> [PASSAGE PRÉSENTÉ]:
Jésus me semble témoigner de cette aventure spirituelle et, par sa personne même, son enseignement, et une exemplarité de vie, avoir réveillé chez d'autres quelque chose de comparable.
Quant à Dieu…
En faisant l'hypothèse de son existence c'est-à-dire en ratifiant ce que vous en dites vous-même, il me semble demeurer foncièrement le Tout Autre, et je ne peux ni rien en apercevoir, ni rien en dire. Pas même sans doute en avoir une perception intérieure, et toute approche, pour intense qu'elle puisse être, n'en demeure pas moins à des années-lumière de ce Tout Autre.
Je m'arrête là… J'ai déjà été bien long…
Et je ne veux pas squatter votre lieu de parole…
Qui plus est, vous estimerez sans doute que je n'ai pas encore compris grand-chose, que voulez-vous je suis un esprit de peu d'intelligence…
Je ne prends pas le temps, vous voudrez m'en excuser, de reprendre tout ce que vous dites. Que les institutions, et l'Eglise en particulier, ne soient pas à l'abri des dérives, peut-être aussi graves, voire plus graves que les illusions pathologiques des personnes, c'est certain. Que les institutions et l'Eglise puissent aussi idolâtrer Dieu lui-même, c'est certain.

> [MATÉRIEL RECUEILLI]:
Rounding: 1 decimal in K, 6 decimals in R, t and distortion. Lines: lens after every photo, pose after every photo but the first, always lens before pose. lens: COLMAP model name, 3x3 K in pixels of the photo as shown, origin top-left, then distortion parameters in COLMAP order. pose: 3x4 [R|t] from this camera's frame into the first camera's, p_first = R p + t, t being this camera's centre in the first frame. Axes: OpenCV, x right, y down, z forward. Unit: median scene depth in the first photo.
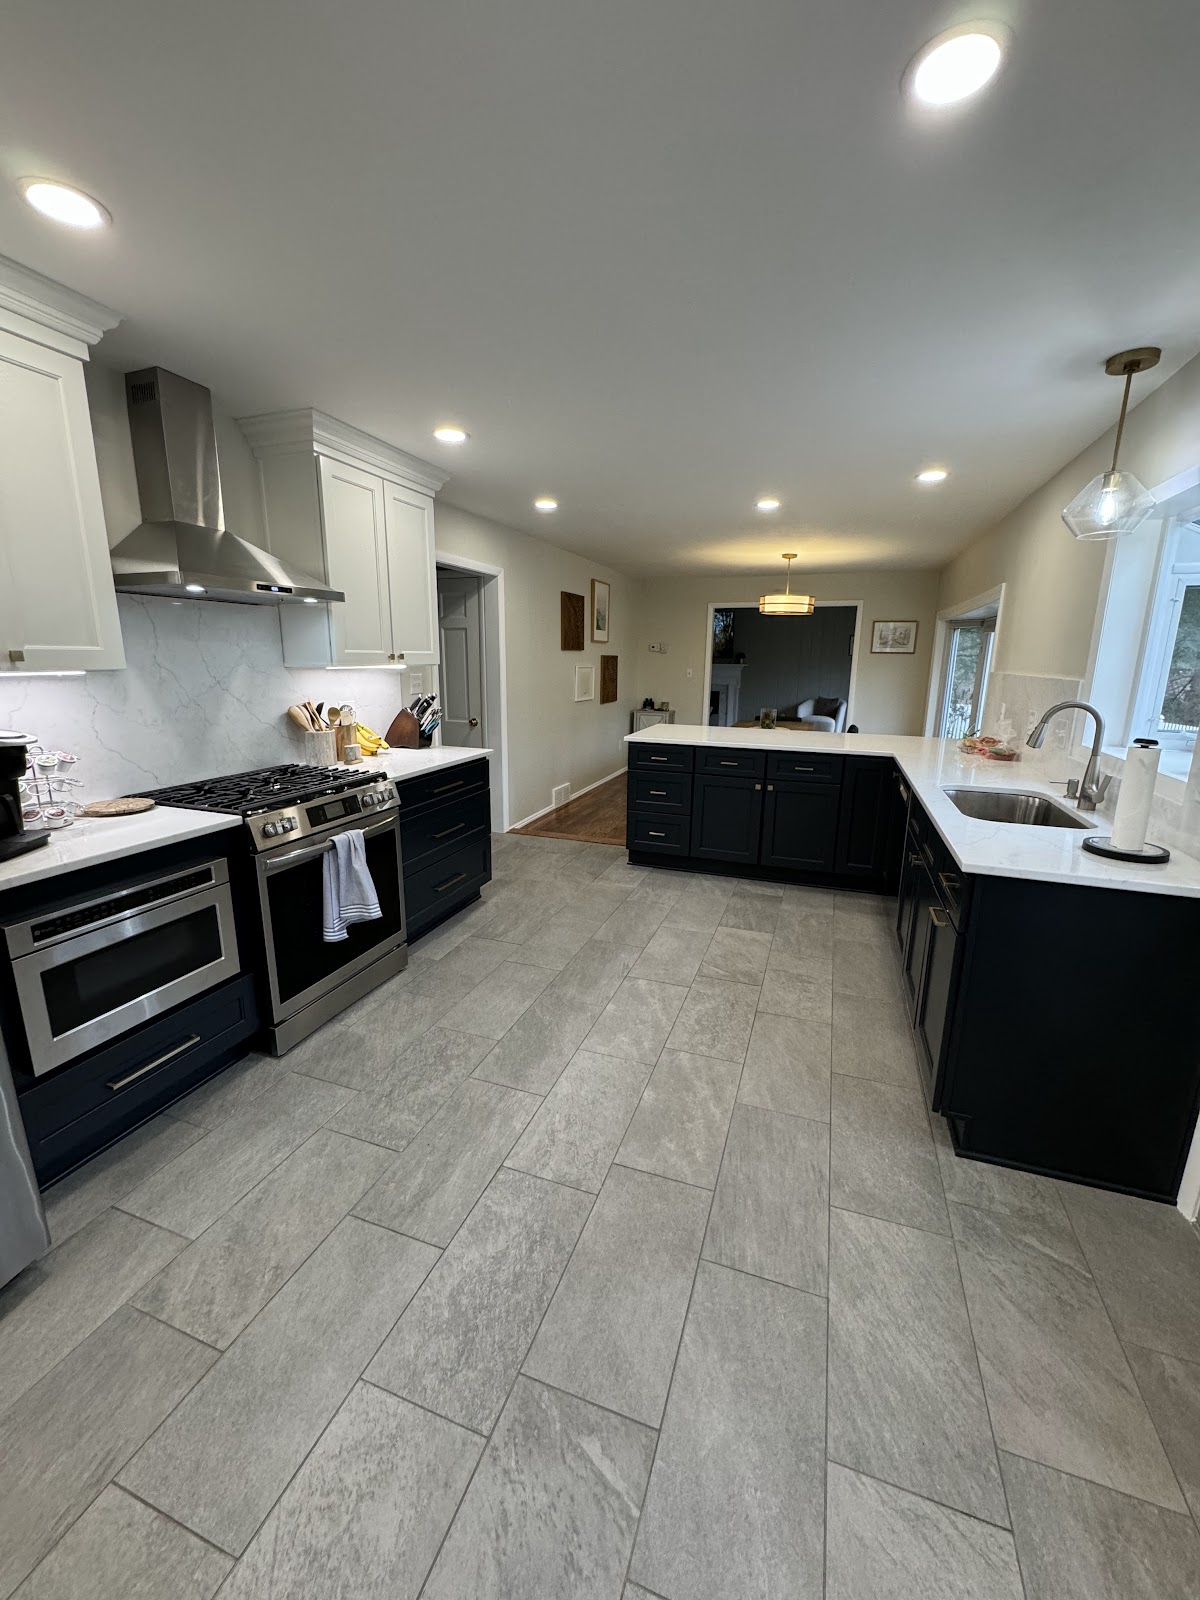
lens RADIAL K [[641.8, 0, 601.4], [0, 641.8, 792.1], [0, 0, 1]] dist [-0.003456, 0.000247]
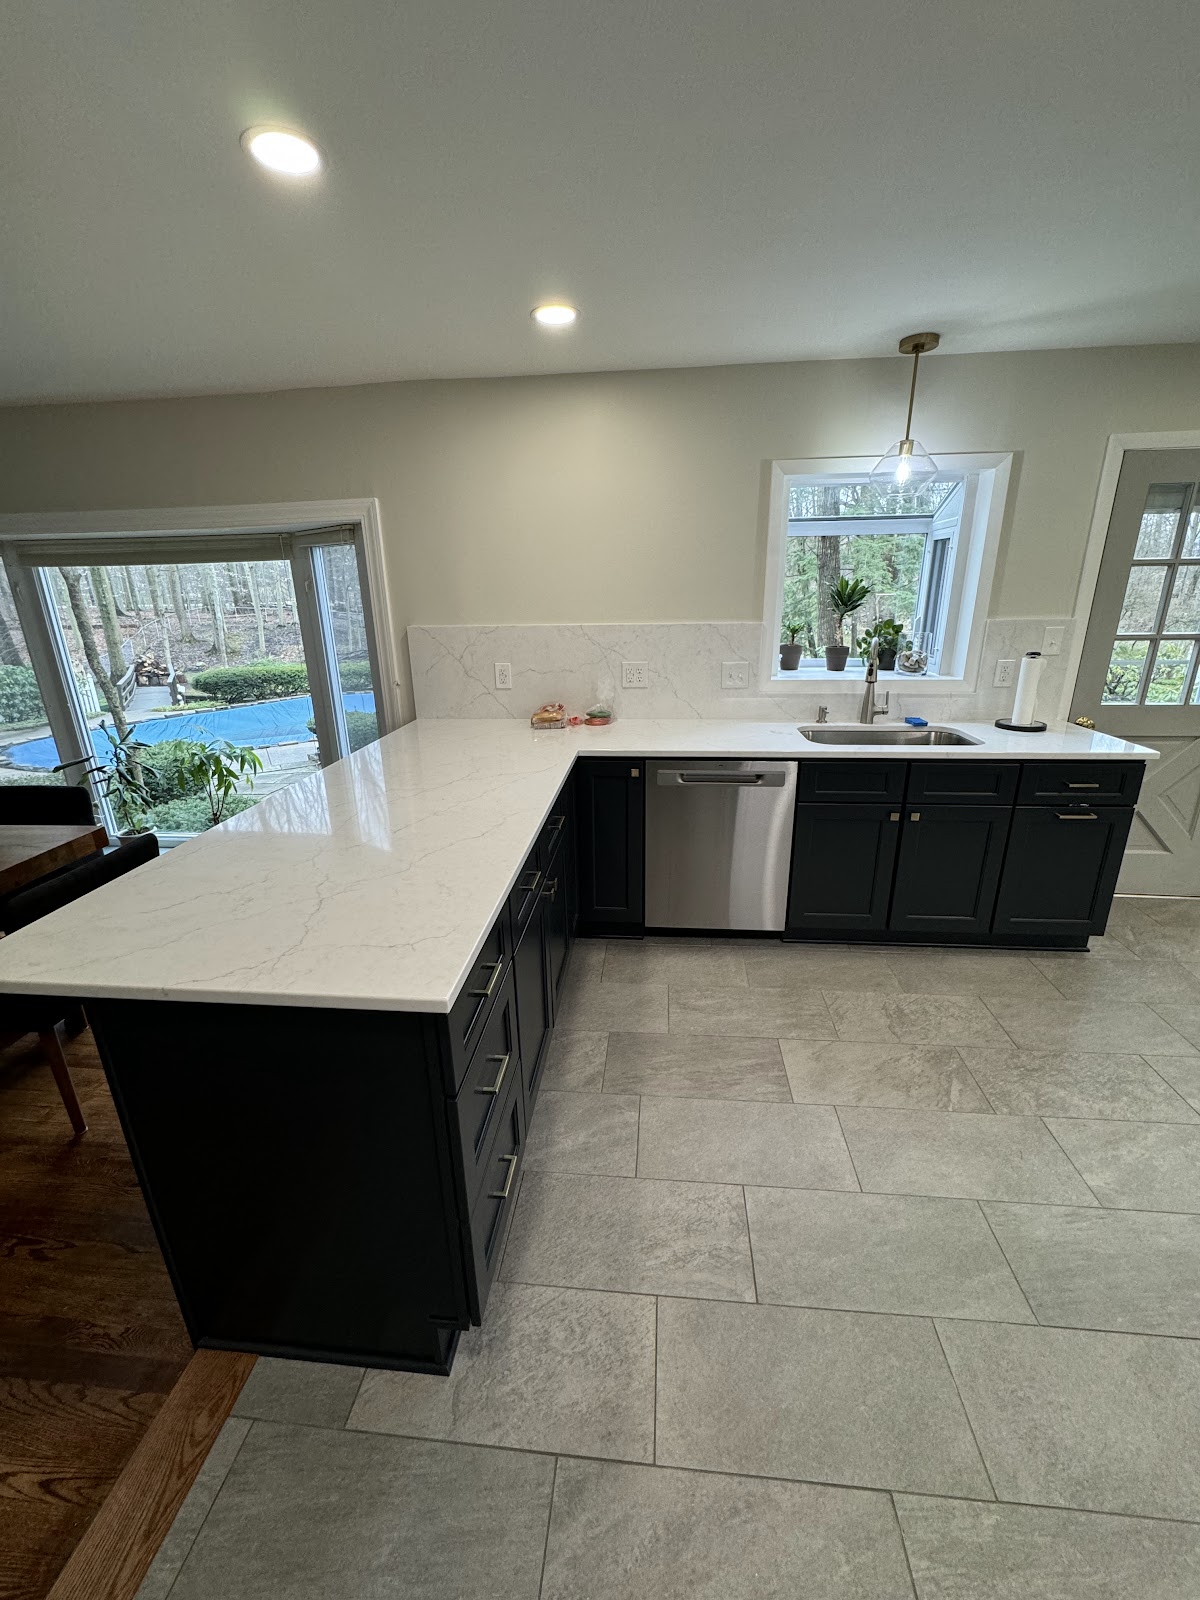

> [CE QU'IL FAUT]:
Pouvez-vous transcrire intégralement le passage présenté, sur Jésus et Dieu, sans y changer un seul mot ? La liste n'intervient en rien ici.

> [RÉSULTAT CI-DESSOUS]:
Jésus me semble témoigner de cette aventure spirituelle et, par sa personne même, son enseignement, et une exemplarité de vie, avoir réveillé chez d'autres quelque chose de comparable.
Quant à Dieu…
En faisant l'hypothèse de son existence c'est-à-dire en ratifiant ce que vous en dites vous-même, il me semble demeurer foncièrement le Tout Autre, et je ne peux ni rien en apercevoir, ni rien en dire. Pas même sans doute en avoir une perception intérieure, et toute approche, pour intense qu'elle puisse être, n'en demeure pas moins à des années-lumière de ce Tout Autre.
Je m'arrête là… J'ai déjà été bien long…
Et je ne veux pas squatter votre lieu de parole…
Qui plus est, vous estimerez sans doute que je n'ai pas encore compris grand-chose, que voulez-vous je suis un esprit de peu d'intelligence…
Je ne prends pas le temps, vous voudrez m'en excuser, de reprendre tout ce que vous dites. Que les institutions, et l'Eglise en particulier, ne soient pas à l'abri des dérives, peut-être aussi graves, voire plus graves que les illusions pathologiques des personnes, c'est certain. Que les institutions et l'Eglise puissent aussi idolâtrer Dieu lui-même, c'est certain.